TRECHO DO TEXTO ::
•••

Quem quer que queira se encontrar com a intelligentsia russa ou não russa em Tbilisi deveria ir ao Stamba. Tudo e todos passam por ali: gente que trabalha na televisão, escritores e personalidades televisivas da Geórgia e jornalistas russos. O Stamba é o centro mágico da resistência silenciosa a Putin na capital.
Kotrikadze é quem fala a maior parte do tempo. Dzyadko fuma. E fuma como se o cigarro não fosse um passatempo, e sim um propósito de vida. “Eu venho analisando Putin ao longo dos 23 anos em que ele está no poder”, diz Kotrikadze. “Ele não quer reimplantar a União Soviética: quer voltar ao governo do czar, voltar a Pedro, o Grande, esse é seu sonho. Quer ser igual aos Estados Unidos e à China.” Pergunto: “Depois de 23 anos de análise, vocês esperavam essa guerra? Estavam preparados para fugir?” Kotrikadze responde: “Ele, não; eu, sim. Se você reúne 150 mil soldados na fronteira, o que pretende fazer? Putin não vai parar até tomar Kiev.”
Dzyadko tira o cigarro da boca. “Não sou um refugiado”, diz. “Isto não é um exílio.” E o cigarro volta para a boca. “Eu trabalhava nos Estados Unidos”, conta Kotrikadze. “Mas voltei para Moscou por causa deste homem.”
Ah, o hotel Stamba em Tbilisi, onde a dissidência e o erotismo, a fumaça do cigarro e a resistência firmam um matrimônio antiquado. O exílio é um estado mental, um estado mental que se pode desligar, como o interruptor de uma lâmpada.

•••

PARTES DO EXERCÍCIO ::
1. Atualize o texto sobre o Stamba de "Ah, o hotel" até "de uma lâmpada.", pondo "casamento" no lugar de "matrimônio".
2. Responda com base no texto sobre o Stamba:
(a) Segundo Kotrikadze, quantos soldados foram reunidos na fronteira?
(b) Em que país Kotrikadze trabalhava antes de voltar para Moscou?
(c) De acordo com Kotrikadze, a que governo Putin quer voltar?
3. Prossiga com o texto sobre o Stamba a partir do ponto em que ele termina.
As linhas que vêm depois deste texto são um material separado.

DADOS REGISTRADOS ::
•••

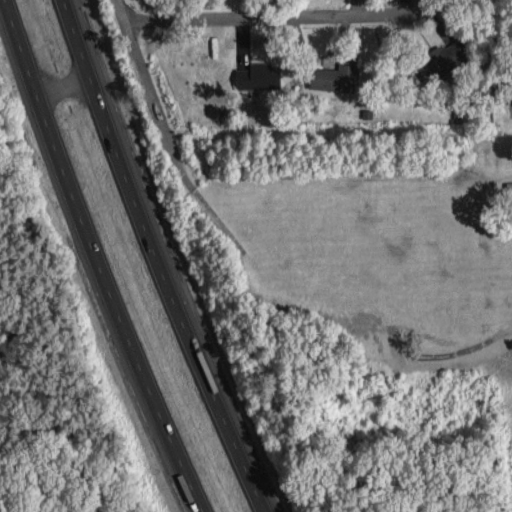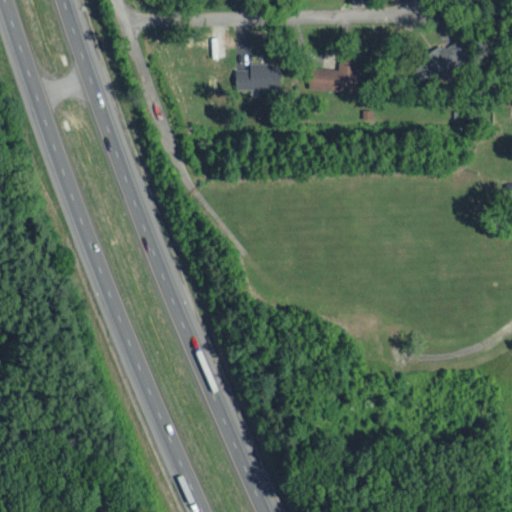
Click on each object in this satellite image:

•••

RESPOSTAS POR TAREFA ::
1.
Ah, o hotel Stamba em Tbilisi, onde a dissidência e o erotismo, a fumaça do cigarro e a resistência firmam um casamento antiquado. O exílio é um estado mental, um estado mental que se pode desligar, como o interruptor de uma lâmpada.

2.
(a) 150 mil soldados.
(b) Nos Estados Unidos.
(c) Ao governo do czar, a Pedro, o Grande.

3.
“O canal da tv Rain no YouTube existe desde 2010, mas, depois de uma carta do Ministério Público, decidimos remover todos os vídeos”, diz Kotrikadze. “Há pouco tempo, abrimos um novo canal no YouTube. Aqui mesmo, na Geórgia. Para as pessoas na Rússia. Twitter, Facebook e Instagram são proibidos lá. Mas o YouTube, não. Haveria uma revolução se o proibissem. Tentaram criar uma alternativa, Rutube, mas lá você só vai encontrar propaganda política da pior qualidade. Muitos russos usam o YouTube para educar seus filhos com cantigas e rimas infantis, filmes e esse tipo de coisa; usam-no também para saber como consertar seus carros. Isso Putin não pode proibir.” Dzyadko tira o cigarro da boca. “Eu também uso o YouTube para isso, aprender a consertar coisas.”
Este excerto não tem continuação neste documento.